The Ministry of Employment and Labor (MOEL) has announced that an amendment to the Enforcement Decree of the Framework Act on Labor Welfare containing this feature was deliberated and passed at a cabinet meeting on October 24th (Tue.).
So far employee welfare fund corporations have been able to use only returns generated from the management of their fundamental assets and part* of the contributions made for the current year to finance their welfare projects, but unable to spend their accumulated fundamental assets.
* less than 50% of the contributions made in the relevant fiscal year (less than 80% of the contributions in cases where the fund corporation is established by an SME, where the employer operates the selective welfare system or where the employer offers welfare benefits to dispatched workers or workers of contractors (or subcontractors))
However, employers' contributions to their employee welfare funds are continuing to decline amid the prolonged economic downturn, and funds' returns are dwindling because of the low interest rates.
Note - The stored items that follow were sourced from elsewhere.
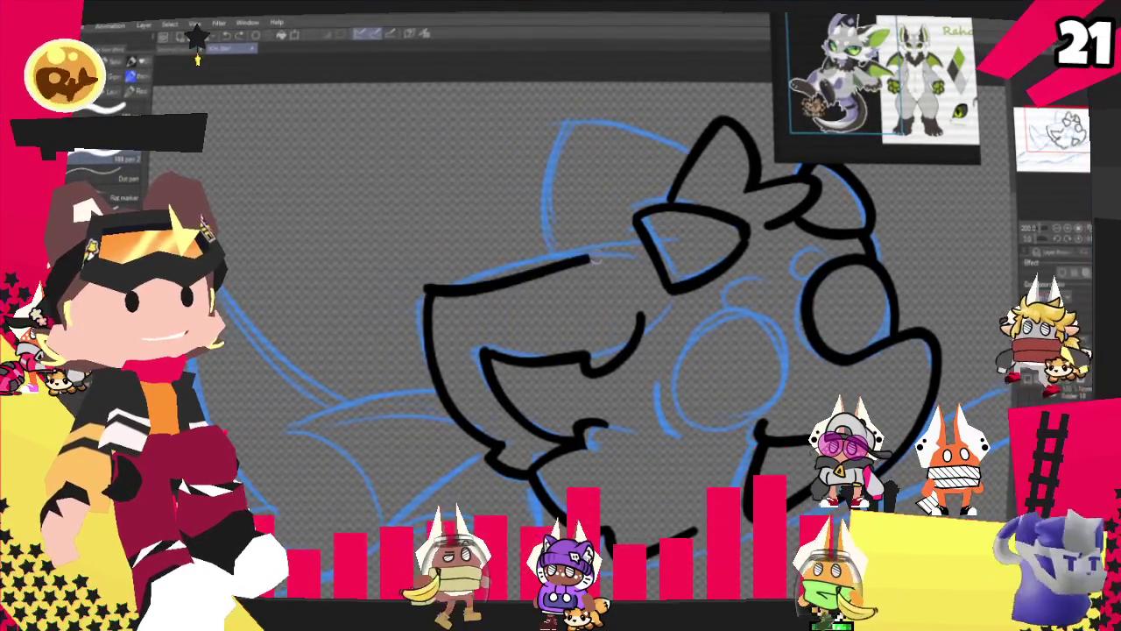
{"action": "key", "text": "ctrl+z"}
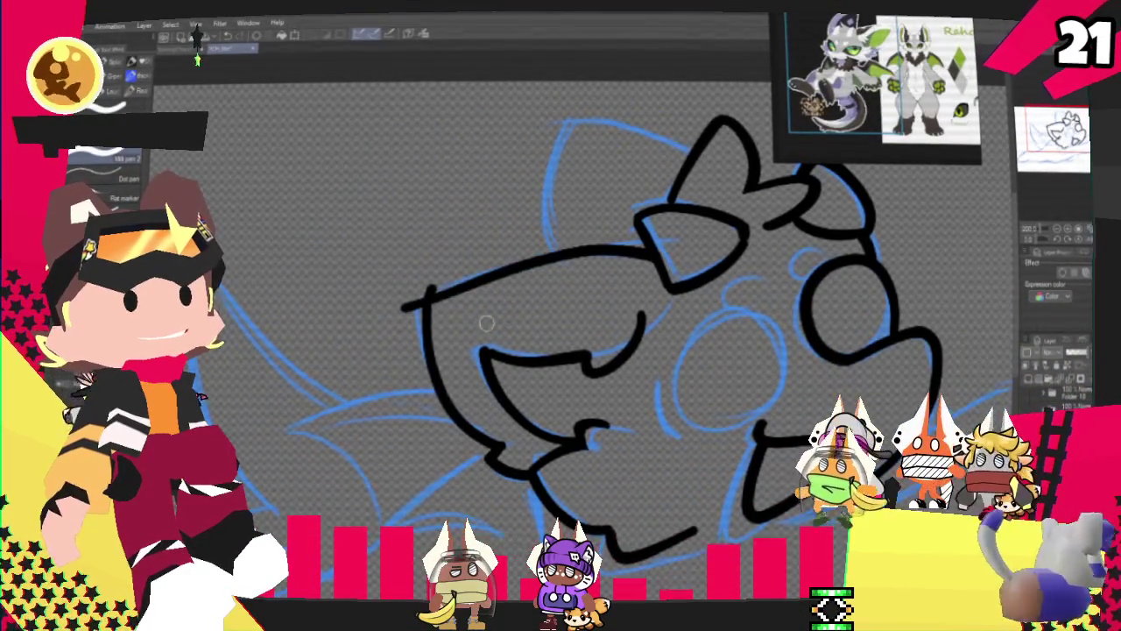
{"action": "key", "text": "ctrl+z"}
{"action": "left_click_drag", "start_coordinate": [657, 247], "coordinate": [425, 291]}
{"action": "key", "text": "ctrl+z"}
{"action": "left_click_drag", "start_coordinate": [657, 247], "coordinate": [424, 290]}
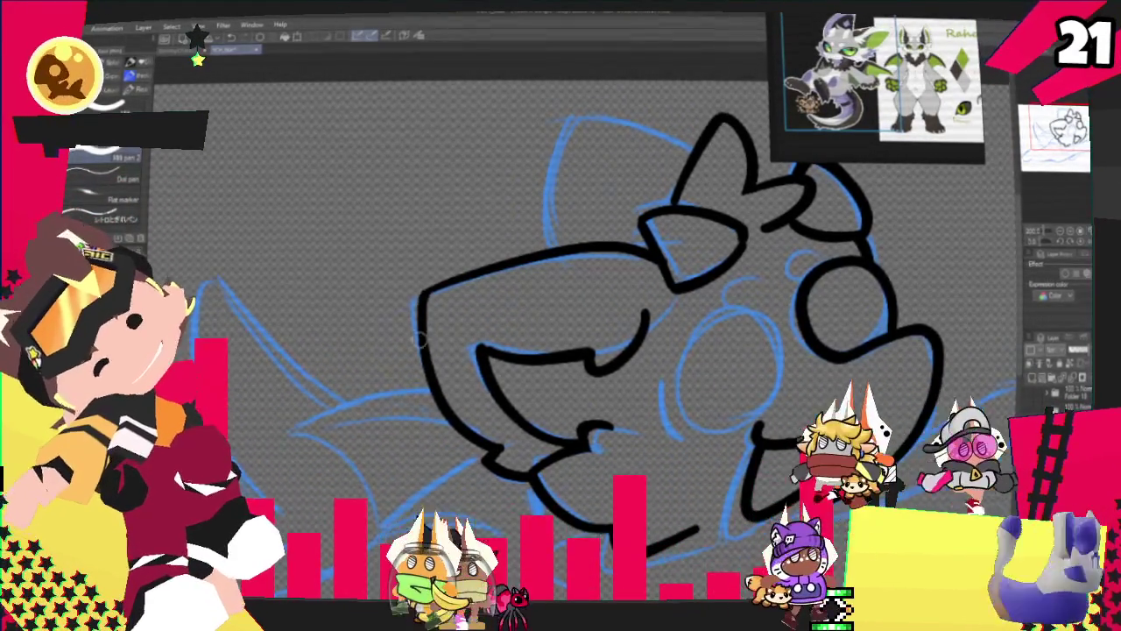
{"action": "left_click_drag", "start_coordinate": [908, 204], "coordinate": [840, 193]}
There has been much concern that these circumstances could lead to a scaling-down or discontinuation of currently implemented labor welfare projects and even threaten the existence of employee welfare funds.
And measures have been called for to address the welfare gap between large companies and SMEs and between different types of employment, which is further widening due to the low growth trend and economic slump.
* The non-statutory welfare benefits of small- and medium-sized enterprises with fewer than 300 employees were just 39.8% of those of companies with 300 employees or more (2016 Enterprise Labor Cost Survey, MOEL).
So MOEL came up with an improvement measure to address this structural problem and to ensure that the employee welfare fund system can help strengthen win-win cooperation between principal contractors and subcontractors and reduce the welfare gap between large companies and SMEs.
The main contents of the amendment to the Enforcement Decree of the Framework Act on Labor Welfare are as follows.
1) Eligible fund corporations
○ To be eligible to spend fundamental assets, an employee welfare fund corporation should have fundamental assets of at least 3 million won per worker.
Eligibility is limited to fund corporations of a certain size or larger, considering that too much use of fundamental assets might undermine the sustainability of welfare projects and the financial soundness of funds.
* As of the end of 2015, of 1,543 employee welfare fund corporations, 849 or 55% were those with fundamental assets of at least 3 million won per worker.
2) Spending requirements and limits
Meanwhile, an eligible fund corporation can spend an amount determined by the welfare fund council every five years but not exceeding 20/100 of the total amount of fundamental assets for the preceding fiscal year.
In such cases, at least a certain portion* of the amount intended for fund-financed projects must be spent on promoting the welfare of dispatched workers or workers of direct contractors.
* The amount spent per dispatched worker or worker of a direct contractor should be at least 25% of the amount spent per worker employed by the business owner who set up the fund corporation. (The Enforcement Regulations of the Framework Act on Labor Welfare is to be revised.)
The aim of the measure is to strengthen win-win cooperation between principal contractors and subcontractors and to reduce the welfare gap between large companies and SMEs.
The amendment passed by the Cabinet will enter into force next January three months after its promulgation.
Chung Hyoung-woo, the Director-General of MOEL's Labor Standards Policy Bureau, said, "By allowing use of fundamental assets to the minimum extent necessary, this measure is expected to ensure the sustainability of welfare projects and to greatly help strengthen win-win cooperation between principal contractors and subcontractors and reduce their welfare gap."